Researchers identify protein critical in causing chronic UTIs
Researchers have identified a way to prevent chronic urinary tract infections (UTIs). Vaccinating mice against a key protein that bacteria use to latch onto the bladder and cause UTIs reduces severe disease, according to researchers.
Researchers have identified a potential way to prevent chronic urinary tract infections (UTIs). Their research points to a key protein that bacteria use to latch onto the bladder and cause UTIs, according to scientists at Washington University School of Medicine in St. Louis. Vaccinating mice against the protein reduces the ability of bacteria to cause severe disease.
The study, published Cell Host & Microbe, suggests that targeting this protein may prevent the most serious consequences of a very common infection.
“Our findings reveal how bacteria have evolved a mechanism to colonize the bladder in order to persist and cause UTIs, and our vaccination study suggests that inhibiting this mechanism could be part of a viable approach to treating or preventing these infections,” said Scott Hultgren, the Helen L. Stoever Professor of Molecular Microbiology and one of the study’s senior authors.
UTIs are one of the most common infections, accounting for 8.1 million visits to healthcare providers in the United States every year. Women stand about a one in two chance of contracting one over their lifetimes. About 80 percent of UTIs are caused by Escherichia coli (E. coli).
Acute UTIs are characterized by frequent painful urination and abdominal or back pain and typically are treated with antibiotics, although multi drug resistance is a growing problem. Untreated or untreatable chronic infections allow a pool of bacteria to survive in the bladder and possibly spread to the kidneys or the bloodstream, where they can cause disease severe enough to require hospitalization.
To avoid being swept away during urination, E. coli attaches to the bladder with long, hairlike projections called pili. One kind of pilus, called type 1, is necessary in the early stages of infection. Another research team identified a second pilus, called Fml, with genes that are strikingly similar to the type 1 pilus but whose function had been unknown.

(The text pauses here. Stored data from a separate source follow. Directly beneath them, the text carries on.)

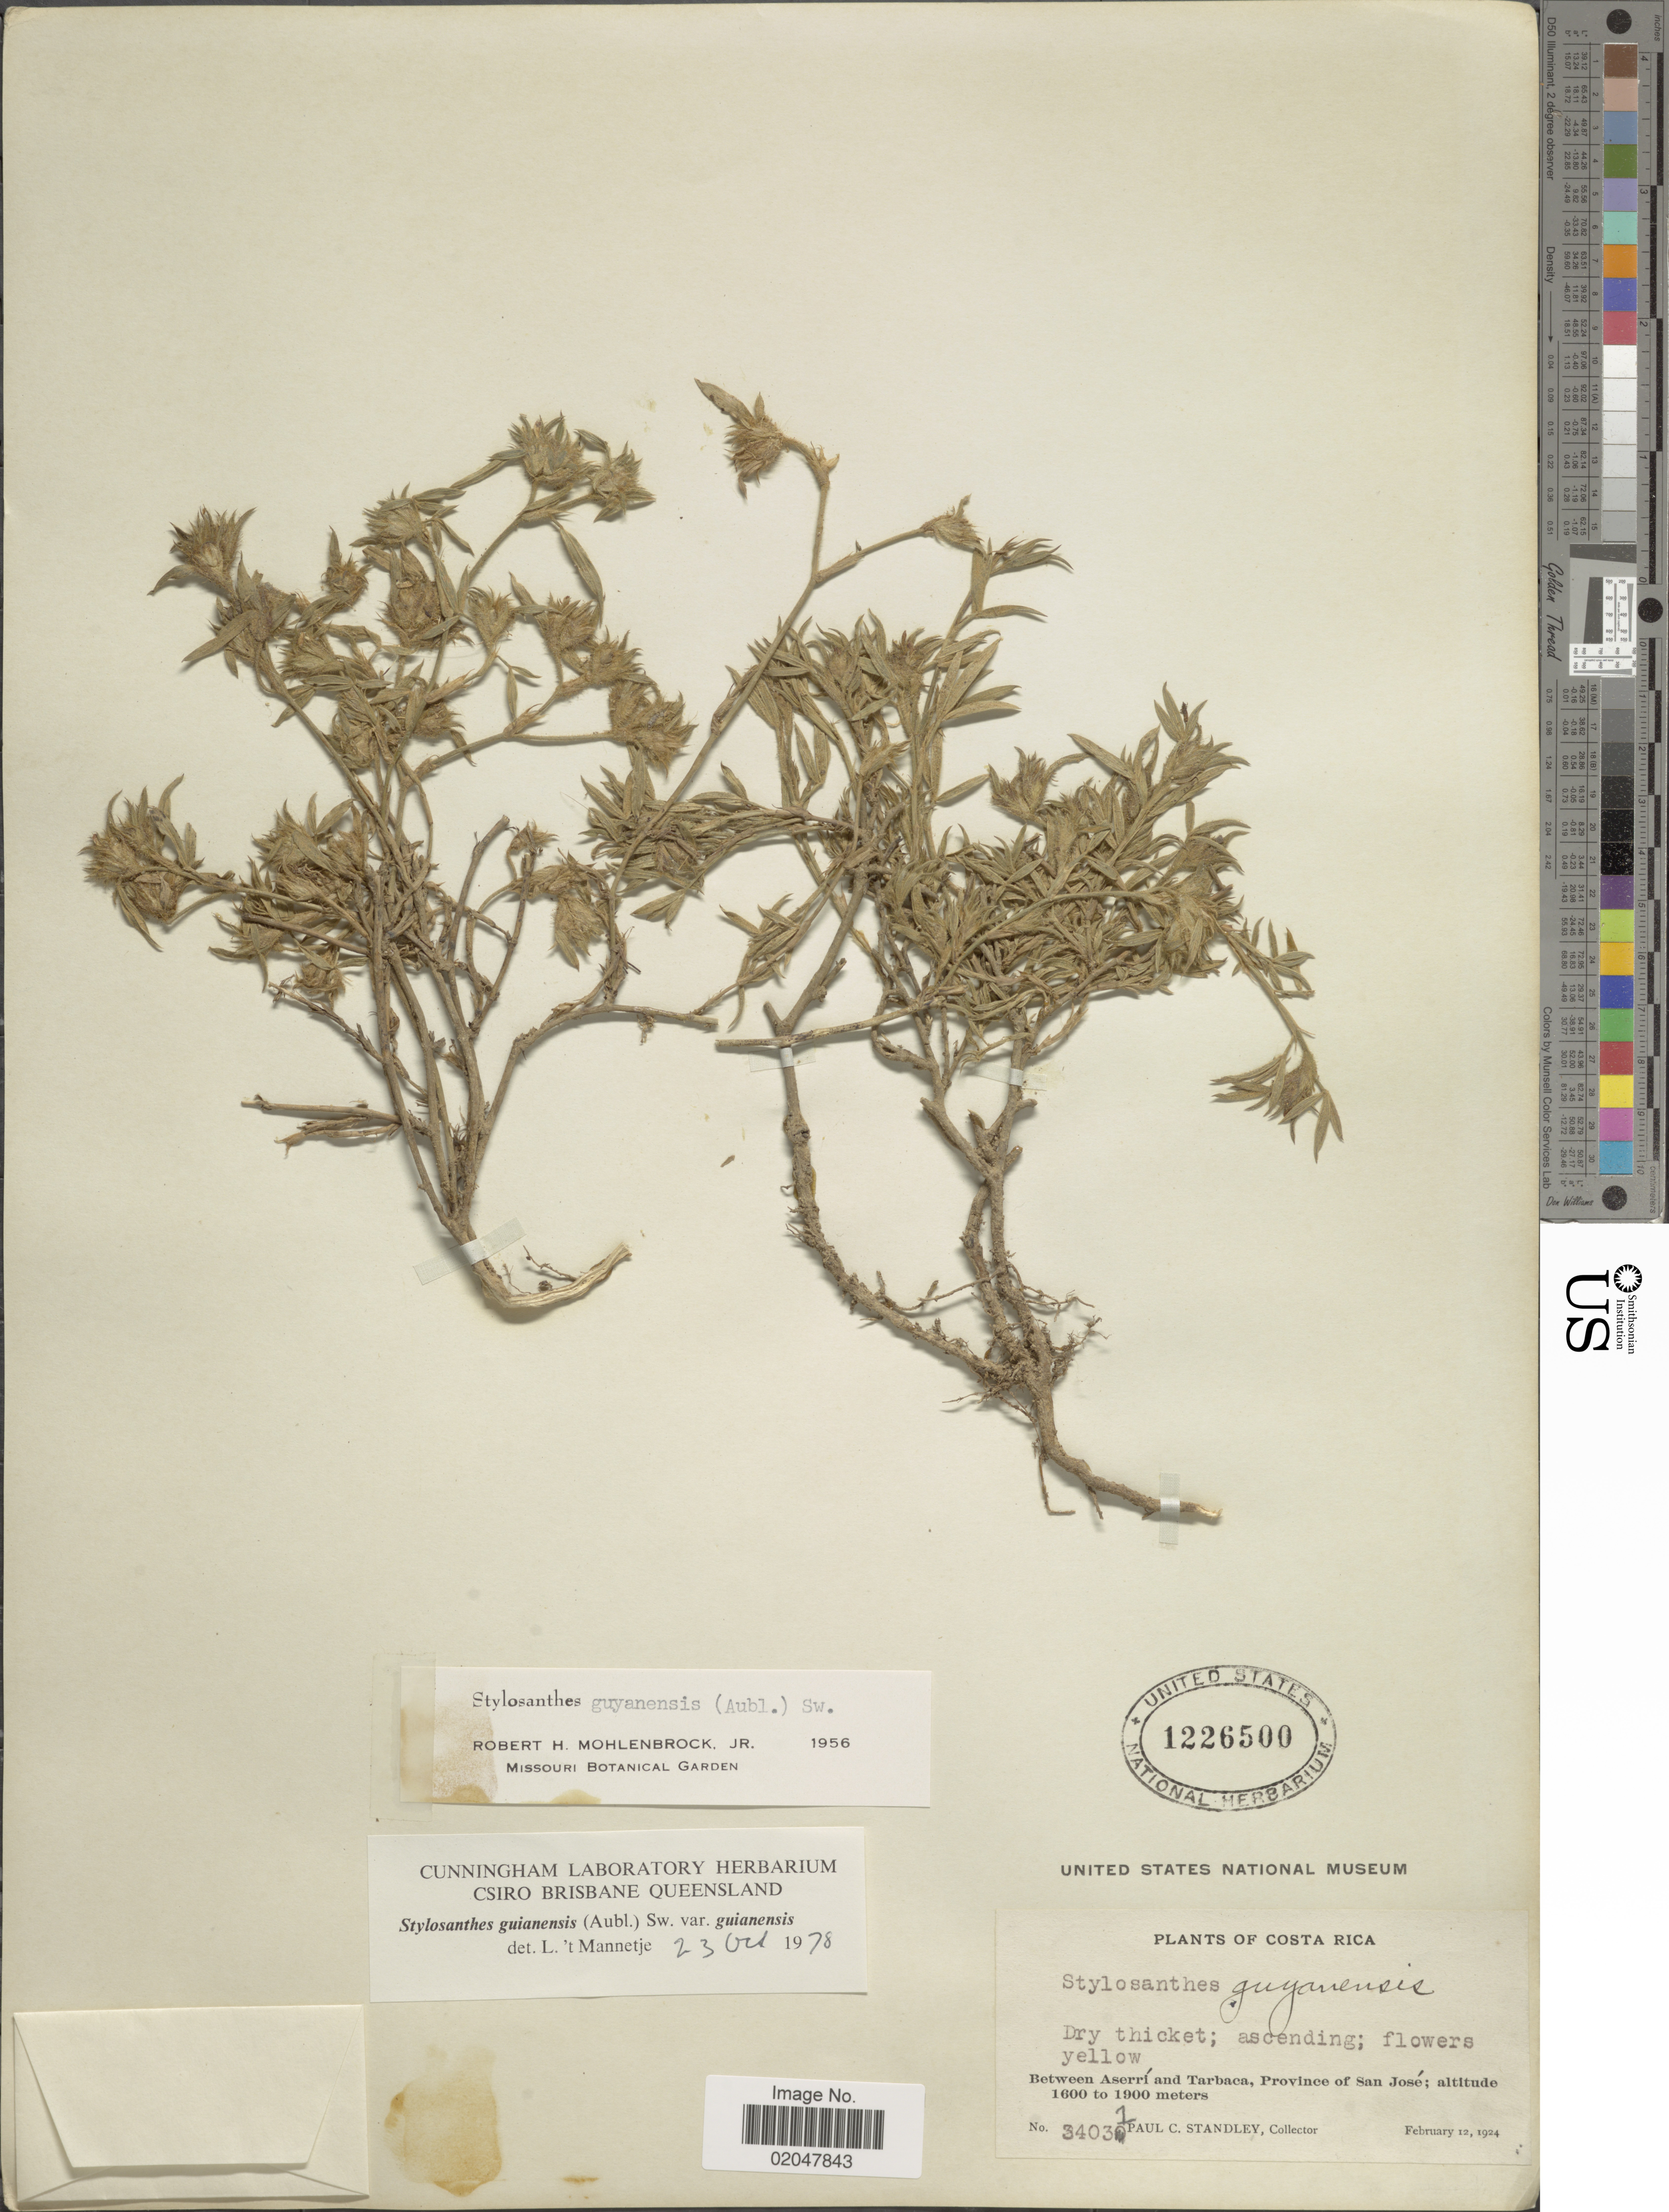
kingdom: Plantae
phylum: Tracheophyta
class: Magnoliopsida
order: Fabales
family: Fabaceae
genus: Stylosanthes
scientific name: Stylosanthes guianensis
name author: (Aubl.) Sw.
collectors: P. C. Standley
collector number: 34031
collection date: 1924-02-12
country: Costa Rica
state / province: San José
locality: Between Aserri and Tarbaca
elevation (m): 1600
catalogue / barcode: US 1226500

As part of the current study, Hultgren, postdoctoral researcher Matthew Conover, colleagues Ségolène Ruer and Han Remaut of Vrije Universiteit Brussel in Belgium, and others set out to determine the function of the Fml pilus. They focused on a protein known as FmlH, which they believed was located at the tip of the pilus, where it would help bacteria stick to the bladder wall.
The researchers removed the gene for FmlH from E. coli and then infected the urinary tracts of mice with bacteria with and without the gene. They found that E. coli lacking FmlH were less likely to establish chronic infections in mice than bacteria with the protein.
In the first few days of the infection, the two strains multiplied to similar levels. But by the end of the fourth week, the bacteria without FmlH were 1,000 times less numerous in the bladder and 100 times less numerous in the kidneys than the bacteria with the protein.
“We found that the Fml pilus plays little to no role in acute bladder infection, but after the establishment of infection and the onset of inflammation, it contributes to the persistence of bacteria in the bladder,” said Conover, who led the study as a researcher in Hultgren’s lab but now works for iCubate, a biomedical company.
Further, the researchers showed that FmlH could bind to human bladder cell lines, indicating that the results they saw in mice may be applicable to humans.
“Taking biopsies of human bladders during a UTI would be contraindicated because of the risk of spreading the bacteria, so the cell lines are the best model of human infection we have,” Conover said.
UTIs are becoming increasingly difficult to treat as multidrug resistance becomes more common. Vaccination could be part of a strategy to prevent recurrent and chronic infections.
The researchers gave a group of mice two doses of vaccine made from a piece of the FmlH protein, four weeks apart, and another group of mice mock vaccinations without the protein. Then, they infected both groups with E. coli and measured the amount of bacteria in their bladders and kidneys one, two and three days after infection. On the first day, there was no difference between the mice that received the vaccine and those that didn’t. But by the third day, the unvaccinated mice had more than 1,000 times more bacteria in their bladders and 100 times more bacteria in their kidneys than the vaccinated mice.
“This is a proof of concept that we can interfere with the ability of the bacteria to adhere to the bladder and reduce chronic bladder infection and spread to other parts of the body,” Hultgren said. “We are continuing to work on developing vaccines and drugs that are effective in blocking the interaction between the bacteria and the body to prevent the establishment of disease.”